4. ‘Used Cars’ (1980)

Columbia



One of Zemeckis’ earliest projects and also one of his best, “Used Cars” is a gonzo, sometimes incredibly dark comedy that the director mounted after his flashy (and ultimately disastrous) writing gig on Steven Spielberg’s doomed farce “1941.” Kurt Russell, at the height of his 1980s, post-Disney charm offensive, plays a handsome dingus working at a ragtag car dealership competing against a much slicker lot across the street from them. As you can imagine, things get wild. At the time of the movie’s release, the humor felt too dark and esoteric for mainstream success, and you can feel that his early setbacks might have curdled the screenplay to a degree (the script was credited to Zemeckis and his longtime partner Bob Gale). But over the years it has garnered the appreciation it rightfully deserves. (Earlier this year a Blu-ray was released by Shout Factory.) No matter the price, “Used Cars” is worth picking up.

3. ‘I Wanna Hold Your Hand’ (1978)

Universal



Zemeckis and Gale’s very first film remains a charming time capsule, cheery and manic in equal measure. “I Want to Hold Your Hand” follows a group of young girls (including a wonderful Nancy Allen) travel from New Jersey to New York City to try and get a glimpse of the Beatles as they perform on “The Ed Sullivan Show.” Of course, anything that can go wrong does go wrong, and the amount of mishaps and misadventures start to pile up. For his very first feature, under the mentorship of executive producer Steven Spielberg, Zemeckis shows a remarkable amount of confidence and talent, as he goes about layering in the humor and interpersonal drama alongside the big, calamitous set pieces that would go on to become part of his directorial signature. Despite strong word-of-mouth the movie never found its audience, although it was recently inducted into the Criterion Collection, cementing it as the classic we already knew that it was.

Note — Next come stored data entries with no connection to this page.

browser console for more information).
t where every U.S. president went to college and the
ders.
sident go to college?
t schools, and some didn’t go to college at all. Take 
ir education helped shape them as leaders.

2. ‘Who Framed Roger Rabbit’ (1988)

Disney



Who Framed Roger Rabbit” is Robert Zemeckis working at the top of his game, marrying technological advancements with a superb story for a film that is nothing short of a masterpiece. Mind-boggling in its complexity and aided considerably, at least when it came to licensing characters from competing studios, by the involvement of executive producer Steven Spielberg, “Who Framed Roger Rabbit” is one of those movies they just don’t make anymore, a film with endless franchise potential that wound up being just one film and one that didn’t take its audience’s sophistication for granted. (It featured cartoon characters and was the best film noir this side of “Chinatown.”) Taking place in a golden age Hollywood where humans exist alongside animated characters, it’s anchored by a wonderful performance by Bob Hoskins (in a role Harrison Ford priced himself out of) and filled with rich animation from Richard Williams (at the time Disney animation was in such bad shape they only contributed minimally). It's still mind-blowing.

1. ‘Back to the Future’ (1985)

Universal



After a string of critical and commercial disappointments, despite the mentorship of Steven Spielberg, Zemeckis made “Romancing the Stone,” a genuine smash but one that was his first “for hire” gig. Undeterred by his early failures, Zemeckis returned to an original concept, once again backed by Spielberg, with “Back to the Future,” a film that was made quickly and cheaply and ended up as a zeitgeist-capturing instant classic. Everything about this movie is note-perfect, from the casting of Michael J. Fox (who replaced Eric Stoltz after several uneasy weeks of filming) and Christopher Lloyd, to the subtle visual effects from Industrial Light & Magic, to Alan Silvestri’s twinkly score. For an entire generation of film fanatics, even the opening moments of the film, with the ticking of a thousand clocks, is enough for nostalgic transportation back to 1985. It’s a testament to the film’s power and singular spirit that it is still being referenced, recited and ripped off all these years later (sometimes by Zemeckis himself – see: “Welcome to Marwen”).